橋本陶正山 薩摩菊唐草文鼓花入 hashimoto, toshozan satsuma kiku-karakusa (arabesque with chrysanthemum flowers) drum-shaped vase

10.3㎝径×22.6㎝高

橋本陶正山 

陶正山窯は、橋本正蔵(号正山)が昭和4年、鹿児島氏に創立した。白薩摩を主に”一にも二にも素地作り”白薩摩の生命である陶肌の温か味と上品な地肌の完成と、美しい造形。

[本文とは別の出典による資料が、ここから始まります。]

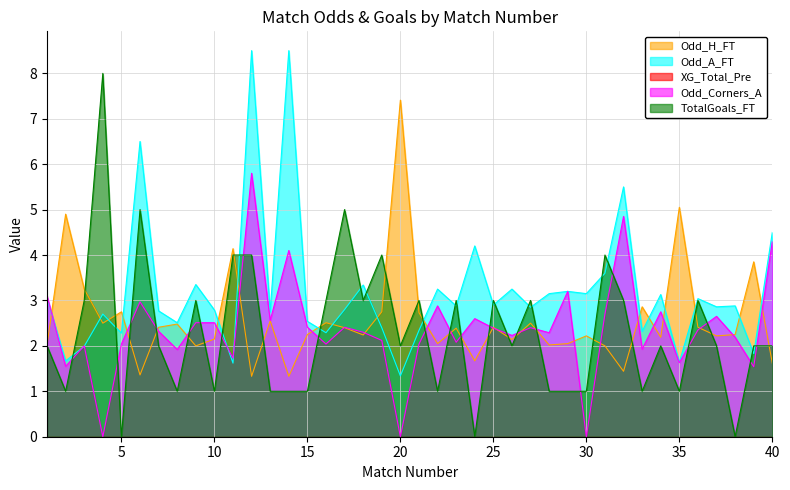

At which category does Odd_Corners_A reach its first local valley?

2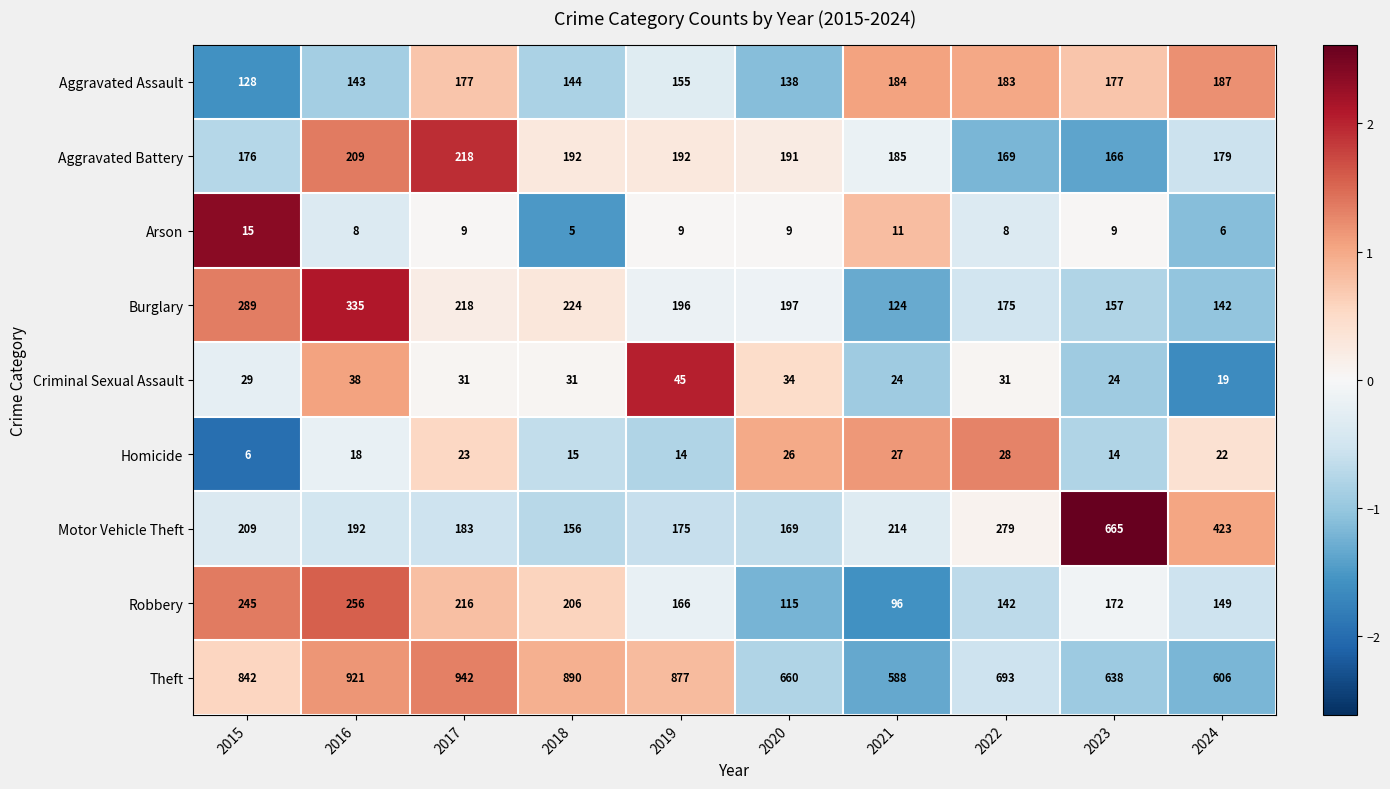

What is the sum of the Robbery values at 2019 and 2015?

411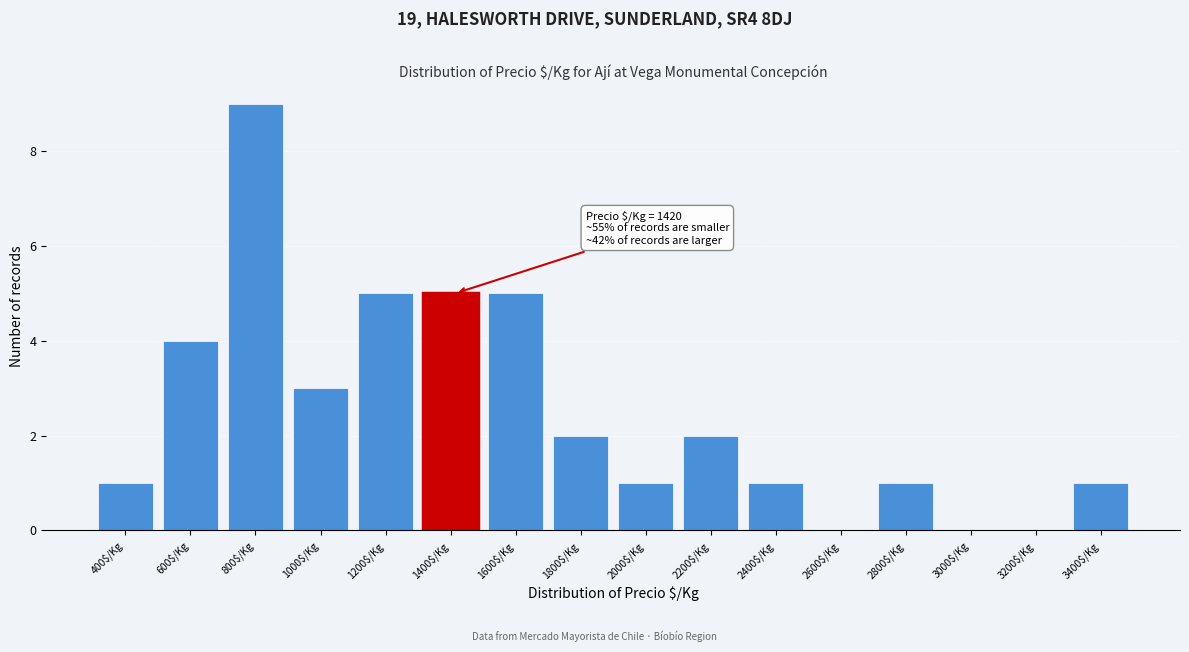

True or false: the data shows 1 at 2800$/Kg.

True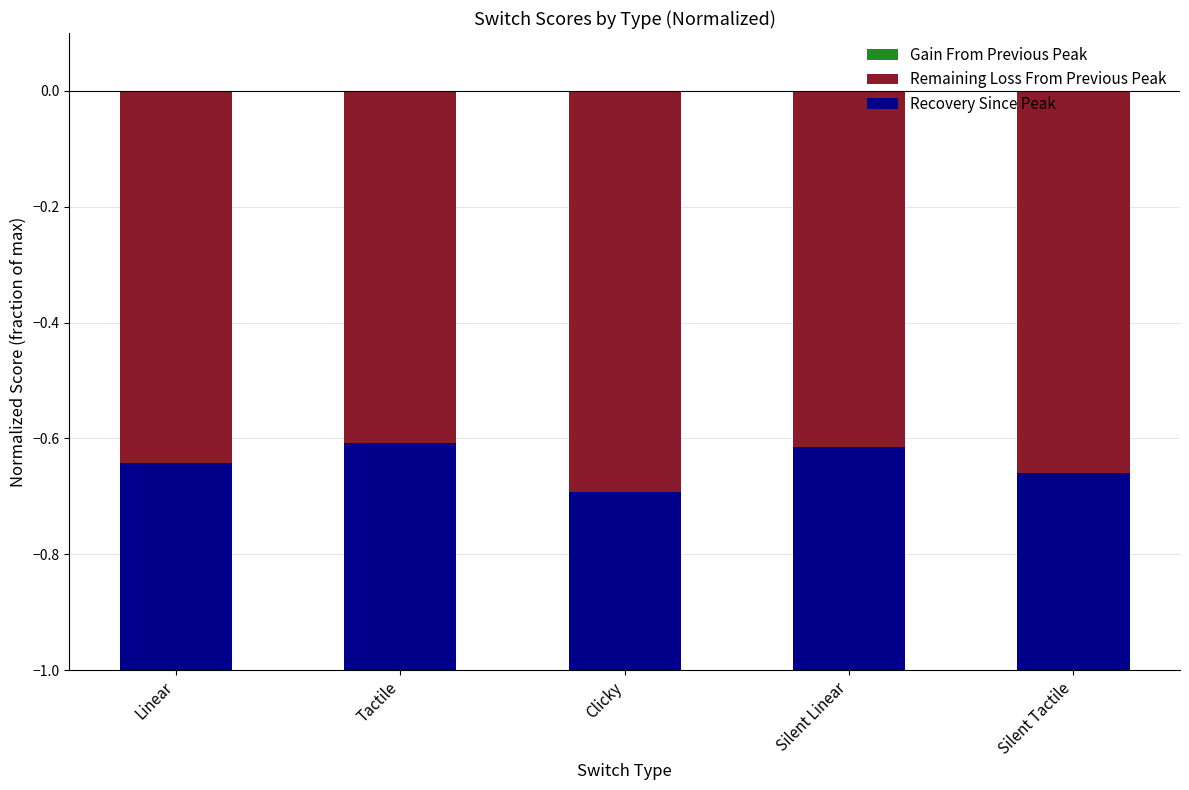

True or false: Recovery Since Peak has a value of -0.6 at Linear.

True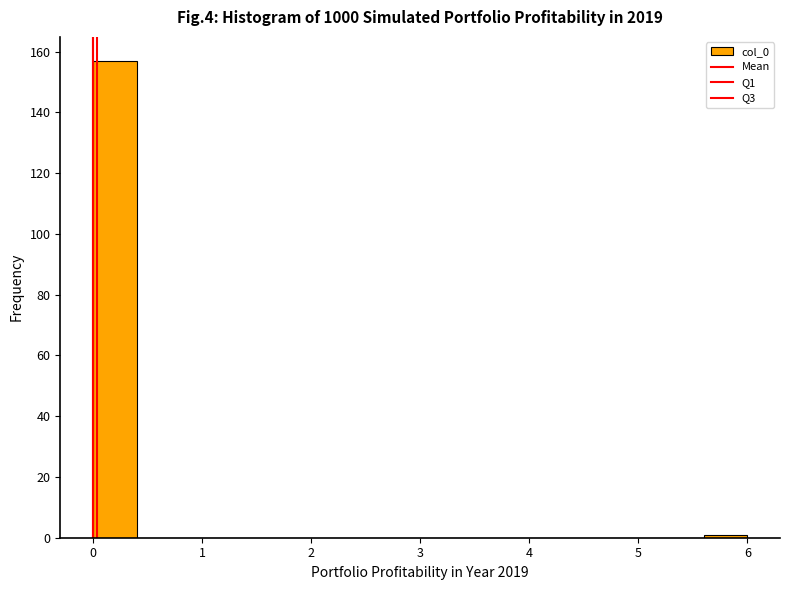

Which range on the x-axis has the tallest bar?

0.0 to 0.4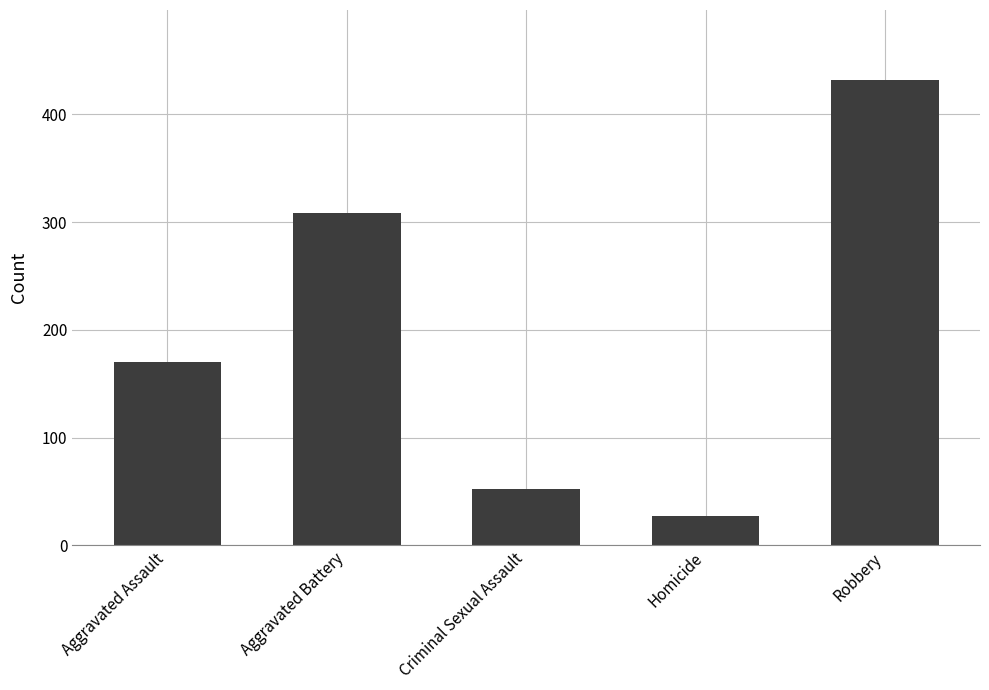

Is it true that the value at Aggravated Assault is 268?

False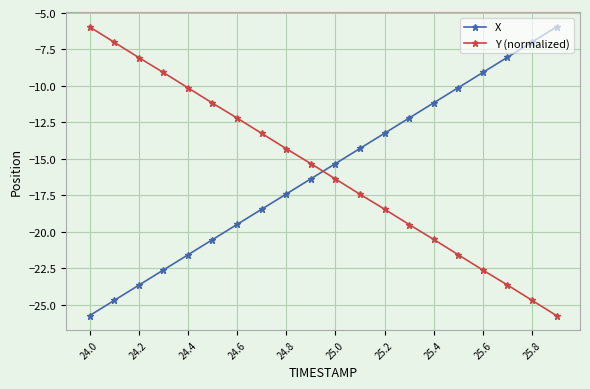

True or false: Y (normalized) and X cross at least once.

True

妙味ある錦条と彩色の表現をめざし、茶道具を主に時代に即応した白薩摩の作陶に精進している。

薩摩焼とは

薩摩焼は、桃山末期の文禄・慶長の役(1592-1598)で朝鮮出兵した薩摩藩主島津義弘公が帰陣の際、同道した朝鮮の陶工達に領内数ヶ所に窯を築いて陶器を焼かせたことに始まる。

初期は高麗陶の要素が強く反映したがその後藩主の庇護のもと、白色陶土に雅びな色絵金彩を施した白薩摩焼は幕府への献上品や藩主の御用窯として発展し、他方有色陶土に色釉を施した黒薩摩焼は、素朴・剛健な風合いで民陶として今日に至る。

象牙色の肌に細かいひび釉(貫入)の入った白薩摩は江戸末期になると京焼の影響を受けながらも優雅繊細な独自の錦手となり、自藩で産出する金をふんだんに用いた金襴手上絵が主流になり現在に引き継がれている。